The first question that most people ask when starting to invest is “what are stocks?”.
Stocks make up an essential part of any trading or investment strategy. Investing in stocks is a great way to build up wealth for long-term returns.
In the most simple sense, stocks are a way of buying a share of a public company. This gives you a small portion of ownership in that company. However, stocks and investing in them can be more complex than just that.
Follow our quick guide below on understanding stocks and how they work.
What are Stocks?
When a company is publicly traded, you can buy portions of its shares, or stocks. This means that the company is divided up into a certain number of shares, each share carrying a specific price. When you buy a share, you are buying ownership of a portion of that company.
This makes you a shareholder of the company. Being a shareholder in this sense doesn't mean you will be sitting in on board meetings with the CEO, but you will be able to vote as a shareholder.
For example, if a company offers 100,000 shares and you buy 1000 of them, then you own 1% of that company. If the company grows and increases its profits, your shares become more valuable. This allows shareholders to earn from the companies growth without being directly involved in the company.
Check out this short video explaining stocks from the U.S. Securities and Exchange Commission
How to Make Money From Stocks
The reason people buy stocks is not to get involved in the running of the business, but to make money from the business’s growth. This can be achieved in three different ways.
Either you buy the stock at a certain price, and the value of each share you own increases as the company grows. You can then sell your stocks for a profit.
The second way of making money through stocks is by investing in stocks that pay dividends. This is when you get paid out a percentage of the company's revenue as a shareholder. Usually, this is done every quarter. Dividends are not available with all stocks, so you will have to choose these specifically.
The third way is less common and more risk intense. This is done through derivatives. Derivatives get their value from other assets, such as stocks and bonds.
You can trade in stock options. This is when traders have the option to buy or sell the stock at a specific price on a predetermined date. Call options are when you can buy stocks at a set price – allowing you to sell them at a higher price when the value increases.

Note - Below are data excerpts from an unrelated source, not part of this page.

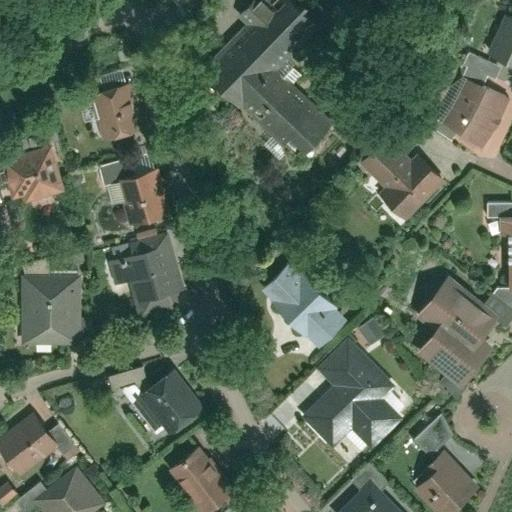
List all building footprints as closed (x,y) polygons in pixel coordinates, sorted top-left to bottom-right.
[(296,153),(332,118),(278,63),(319,22),(296,0),(248,0),(237,11),(246,19),(204,61),(296,153)] [(344,0),(344,1),(360,19),(380,0),(398,0),(399,0),(398,0),(344,0)] [(511,58),(511,12),(504,9),(487,48),(511,58)] [(446,78),(451,57),(436,53),(431,75),(446,78)] [(447,102),(439,114),(481,143),(496,120),(509,91),(462,72),(453,92),(447,102)] [(143,126),(130,77),(88,88),(101,137),(143,126)] [(388,129),(360,158),(384,182),(377,189),(403,214),(443,172),(417,147),(412,152),(388,129)] [(66,185),(52,138),(0,154),(0,161),(10,194),(23,190),(25,197),(66,185)] [(171,210),(158,163),(115,175),(128,221),(171,210)] [(511,284),(511,196),(486,197),(486,214),(501,214),(501,230),(510,230),(510,285),(511,284)] [(185,286),(172,239),(106,257),(113,282),(128,278),(137,311),(175,300),(172,289),(185,286)] [(288,255),(260,285),(319,341),(347,311),(288,255)] [(80,341),(80,269),(20,269),(20,341),(80,341)] [(483,296),(452,269),(418,308),(436,323),(419,343),(461,380),(494,343),(479,330),(495,312),(506,321),(511,314),(511,302),(492,285),(483,296)] [(395,379),(349,332),(316,363),(333,381),(301,411),(332,443),(352,424),(370,442),(400,414),(380,393),(395,379)] [(167,430),(205,401),(174,360),(136,389),(167,430)] [(58,443),(31,407),(0,430),(0,446),(19,472),(58,443)] [(409,436),(419,447),(426,439),(433,447),(453,428),(436,410),(409,436)] [(203,507),(234,483),(199,437),(168,462),(203,507)] [(440,511),(449,511),(480,483),(444,444),(419,468),(425,474),(414,484),(440,511)] [(89,511),(106,499),(77,460),(32,494),(45,511),(89,511)] [(410,511),(369,474),(334,511),(410,511)]
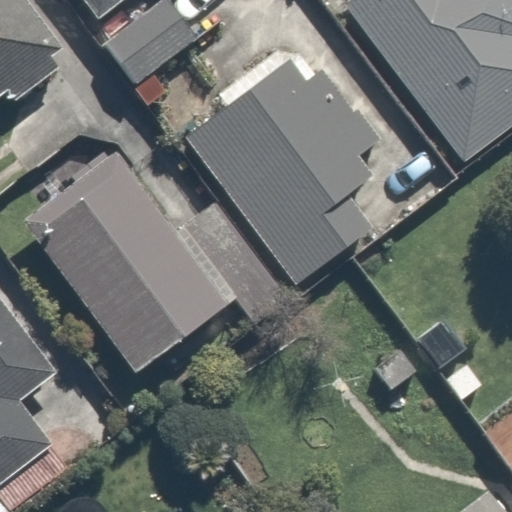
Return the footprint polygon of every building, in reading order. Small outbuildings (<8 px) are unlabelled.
[(0,0),(0,99),(10,92),(16,101),(59,69),(50,56),(61,48),(24,0),(0,0)] [(88,0),(98,13),(114,0),(88,0)] [(196,39),(167,0),(161,0),(104,43),(134,84),(196,39)] [(511,0),(347,0),(344,3),(465,161),(511,125),(511,0)] [(354,117),(322,74),(308,85),(291,63),(189,138),(297,285),(372,230),(349,197),(377,176),(362,157),(384,141),(362,111),(354,117)] [(179,233),(117,148),(21,218),(135,375),(237,301),(255,325),(288,300),(218,204),(179,233)] [(0,486),(55,444),(21,399),(56,373),(0,299),(0,486)] [(442,320),(417,340),(440,369),(465,348),(442,320)] [(414,371),(397,350),(373,368),(390,390),(414,371)] [(503,511),(489,493),(464,511),(503,511)]
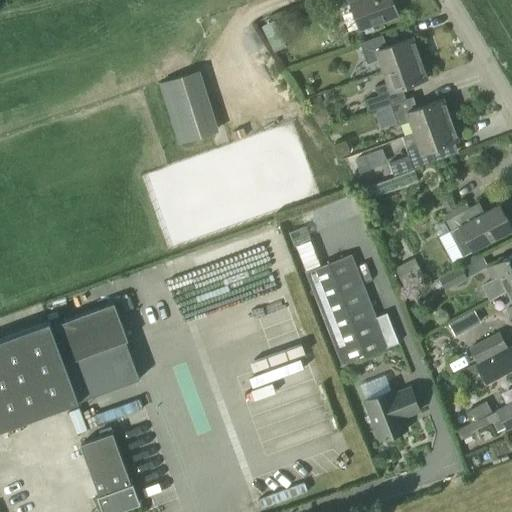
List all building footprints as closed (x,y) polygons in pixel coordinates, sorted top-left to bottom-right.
[(335,0),(338,8),(350,4),(360,30),(398,17),(391,0),(335,0)] [(293,25),(302,22),(299,11),(289,14),(293,25)] [(411,36),(386,46),(382,35),(359,44),(367,64),(379,59),(384,71),(419,57),(411,36)] [(384,71),(388,82),(376,87),(379,95),(365,101),(370,113),(376,110),(405,99),(401,88),(427,78),(419,57),(384,71)] [(198,70),(161,81),(177,143),(219,130),(198,70)] [(413,96),(405,99),(376,110),(378,116),(387,120),(394,117),(397,126),(410,121),(414,132),(451,119),(443,98),(417,107),(413,96)] [(414,132),(418,144),(406,149),(408,156),(389,163),(393,176),(437,161),(436,161),(458,153),(454,141),(458,140),(451,119),(414,132)] [(471,149),(470,162),(489,163),(490,150),(471,149)] [(446,212),(456,207),(447,189),(437,194),(446,212)] [(499,205),(474,218),(468,208),(441,222),(447,233),(460,258),(471,252),(511,230),(499,205)] [(494,264),(485,269),(491,281),(481,285),(489,301),(508,291),(511,288),(511,252),(494,263),(494,264)] [(387,348),(350,254),(306,271),(342,365),(387,348)] [(467,278),(485,269),(478,257),(439,278),(446,291),(468,279),(467,278)] [(418,280),(408,262),(406,262),(395,269),(404,287),(418,280)] [(196,265),(174,272),(182,293),(203,286),(196,265)] [(143,283),(122,292),(131,313),(152,303),(143,283)] [(373,285),(364,289),(372,306),(380,302),(373,285)] [(50,325),(78,401),(139,378),(125,340),(127,340),(113,301),(50,325)] [(243,378),(287,362),(267,307),(232,319),(238,335),(229,339),(243,378)] [(78,401),(50,325),(49,321),(0,339),(0,429),(78,401)] [(477,364),(507,348),(499,332),(468,348),(477,364)] [(446,365),(464,360),(462,351),(444,356),(446,365)] [(510,368),(502,352),(477,365),(485,380),(510,368)] [(420,410),(411,387),(393,394),(391,390),(364,400),(380,440),(407,429),(402,417),(420,410)] [(506,431),(511,428),(511,402),(495,412),(499,419),(504,428),(506,431)] [(496,433),(504,428),(499,419),(491,423),(496,433)] [(104,511),(136,501),(110,426),(99,430),(101,436),(81,443),(104,511)]
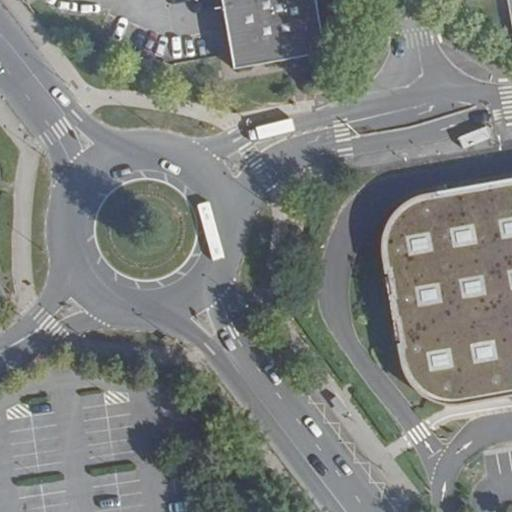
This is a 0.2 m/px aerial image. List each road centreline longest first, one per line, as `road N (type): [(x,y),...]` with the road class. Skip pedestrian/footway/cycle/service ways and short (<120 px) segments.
road 1 (residential): [(425,94),(177,157)]
road 2 (residential): [(286,156),(448,128),(508,102)]
road 3 (primary): [(361,511),(256,372)]
road 4 (residential): [(286,156),(306,142),(418,114),(425,94)]
road 5 (primary): [(120,154),(16,71)]
road 6 (primary): [(16,71),(74,190)]
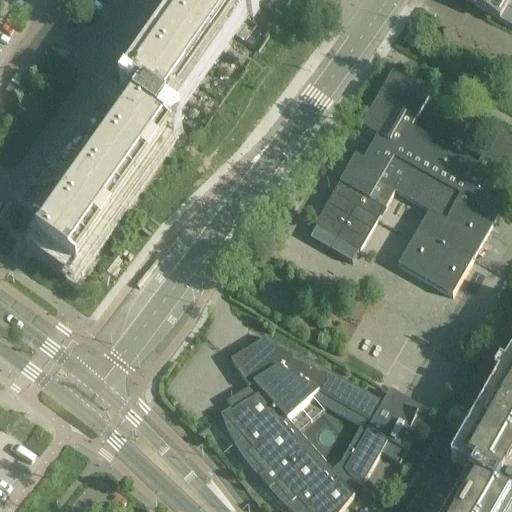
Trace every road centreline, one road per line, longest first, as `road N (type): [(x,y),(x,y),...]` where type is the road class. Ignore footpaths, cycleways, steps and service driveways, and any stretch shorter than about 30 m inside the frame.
road 1 (tertiary): [(97,388),(380,13)]
road 2 (residential): [(0,176),(16,185),(71,101),(89,48)]
road 3 (secondary): [(214,511),(97,388)]
road 4 (secondary): [(78,413),(187,511)]
road 5 (secondary): [(97,388),(0,315)]
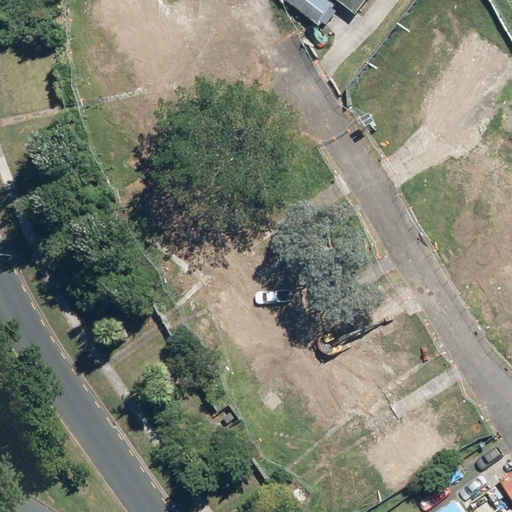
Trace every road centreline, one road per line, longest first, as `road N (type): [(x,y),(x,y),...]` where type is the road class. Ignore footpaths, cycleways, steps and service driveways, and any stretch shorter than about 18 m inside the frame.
road 1 (residential): [(283,49),(495,391),(511,399)]
road 2 (secondary): [(0,273),(41,352),(150,511)]
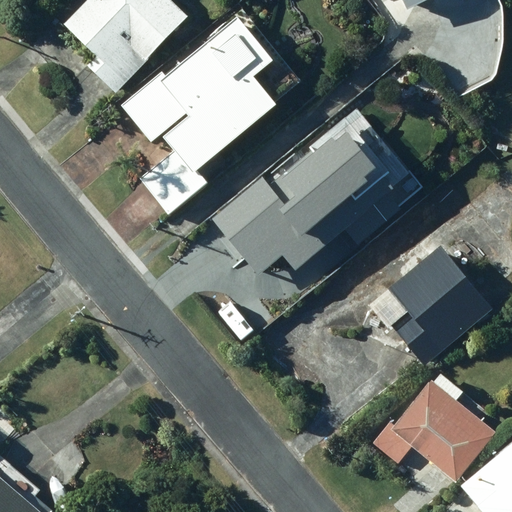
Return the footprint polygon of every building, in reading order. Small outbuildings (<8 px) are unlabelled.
[(77,28),(106,58),(95,68),(121,95),(197,21),(176,0),(119,0),(112,7),(106,0),(77,28)] [(411,0),(418,15),(448,0),(411,0)] [(182,152),(147,179),(177,217),(215,187),(214,185),(236,167),(228,157),(288,110),(265,81),(284,66),(249,22),(172,82),(167,76),(129,106),(157,143),(195,114),(200,120),(173,141),(182,152)] [(348,120),(308,156),(363,219),(404,183),(385,161),(391,156),(389,147),(379,136),(372,135),(366,140),(348,120)] [(297,227),(268,252),(300,291),(330,266),(297,227)] [(399,295),(383,307),(429,367),(502,312),(454,249),(448,254),(434,236),(383,275),(399,295)] [(466,404),(472,397),(449,377),(402,430),(396,426),(380,445),(404,466),(420,448),(460,484),(503,436),(466,404)] [(0,459),(0,450),(7,443),(0,436),(0,511),(53,511),(11,474),(14,472),(0,459)] [(511,511),(511,458),(473,492),(489,511),(511,511)]
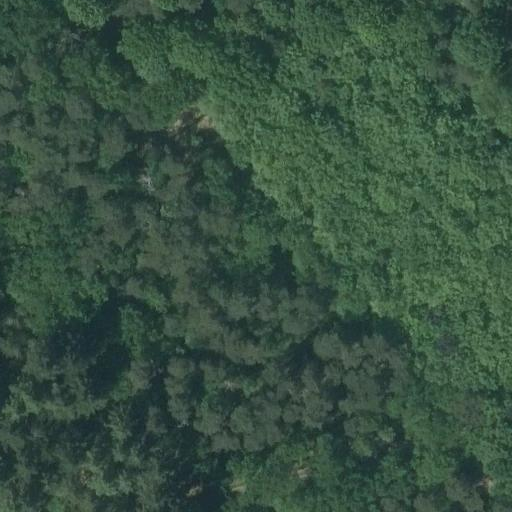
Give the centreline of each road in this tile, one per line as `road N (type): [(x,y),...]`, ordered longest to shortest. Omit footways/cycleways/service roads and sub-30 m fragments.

Put options are when you can sell the stock at a fixed price. This allows you to buy at lower declining prices, and sell at the higher set price.
Stock market returns vary depending on the company and the market. Returns are usually between 7% to 10% over the long run. However, there is always risk involved and certain companies won’t perform as well as others. This is why investors buy a diverse portfolio of stocks in different companies.
How Do Stocks Work?
Stocks are traded on the stock market, where prices are constantly changing. Stock prices are based on supply and demand. This means that the stock price will increase in value if there is a high demand made by buyers.
If very few people are buying stocks, then the price will be lower. Stock prices can also rise if traders think that the company will be increasing its earnings. The general aim of stock trading is to buy low and sell high.
Companies introduce stocks to the market for the first time in a process called the Initial Public Offering (IPO). Once stockholders have bought shares in the IPO, they can then trade their stocks on the stock market.
Companies go public and sell stocks to gain more capital for their business. They use these new funds for various strategies to grow or invest in their business.
Stocks are bought and sold through brokers. These brokers represent each investor. If you are interested in joining the stock market, then you will need to open up an account with a stockbroker.
Different Types of Stocks
Stocks come in a variety of different forms. Most traders will invest in common stocks. These are forms of corporate equity that give the shareholder voting rights. Common stock values change depending on the time they are traded. If companies liquidate or go bankrupt, then common stocks are last to receive dividends, after preferred stockholders and bondholders.
Other types of stocks include preferred stocks, which can have more complexities. Stocks are generally categorized into different groups according to their sector. This includes things like basic materials, conglomerates, consumer goods, technology, services, financial, healthcare, and so on.
Some other types of stocks that you will likely come across include:
- Blue-chip stocks/income stocks: These are safer stocks to buy that pay out dividends. They do not offer fast growth, as they rely on stable industries and businesses. Blue-chip stocks are a good choice for long-term growth.
- Value stocks: Value stocks are attached to large, stable companies that are not expected to grow much or change in value. These stocks pay dividends.
- Growth stocks: These are stocks attached to companies that are anticipating rapid growth. Generally, growth stocks don't pay dividends. Investors like to buy exciting growth stocks, and sell them when the value rises.
Stocks give you a form of ownership in a company. This ownership has a value based on the performance of the company, offering investors the opportunity to sell stocks as their price increases to make a profit.
Stock trading is a key feature of any investing strategy. You get various types of stocks and ways of making money from them. The common idea is to buy low, sell high, and earn off the success of the company you hold shares in.